Only the lines from the one with "られており、室内に居ながらも外の気配を感じられます。" through the last line of the data below are to be duplicated, exactly and without pictures.

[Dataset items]
◇ ◇ ◇ ◇

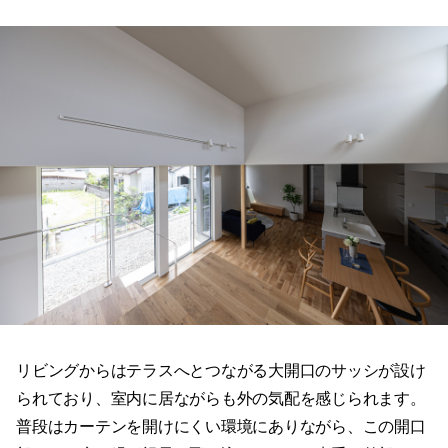
リビングからはテラスへとつながる大開口のサッシが設け
られており、室内に居ながらも外の気配を感じられます。
普段はカーテンを開けにくい環境にありながら、この開口
部からは庭の緑が視界に飛び込んでくる、貴重な外部との
接点となっています。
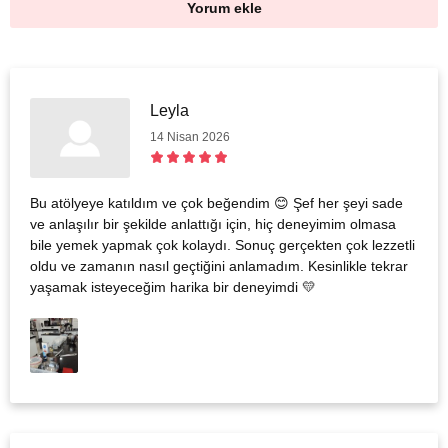
Yorum ekle
Leyla
14 Nisan 2026
Bu atölyeye katıldım ve çok beğendim 😊 Şef her şeyi sade
ve anlaşılır bir şekilde anlattığı için, hiç deneyimim olmasa
bile yemek yapmak çok kolaydı. Sonuç gerçekten çok lezzetli
oldu ve zamanın nasıl geçtiğini anlamadım. Kesinlikle tekrar
yaşamak isteyeceğim harika bir deneyimdi 💛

◇ ◇ ◇ ◇

- ANSWER AREA -
られており、室内に居ながらも外の気配を感じられます。
普段はカーテンを開けにくい環境にありながら、この開口
部からは庭の緑が視界に飛び込んでくる、貴重な外部との
接点となっています。
Yorum ekle
Leyla
14 Nisan 2026
Bu atölyeye katıldım ve çok beğendim 😊 Şef her şeyi sade
ve anlaşılır bir şekilde anlattığı için, hiç deneyimim olmasa
bile yemek yapmak çok kolaydı. Sonuç gerçekten çok lezzetli
oldu ve zamanın nasıl geçtiğini anlamadım. Kesinlikle tekrar
yaşamak isteyeceğim harika bir deneyimdi 💛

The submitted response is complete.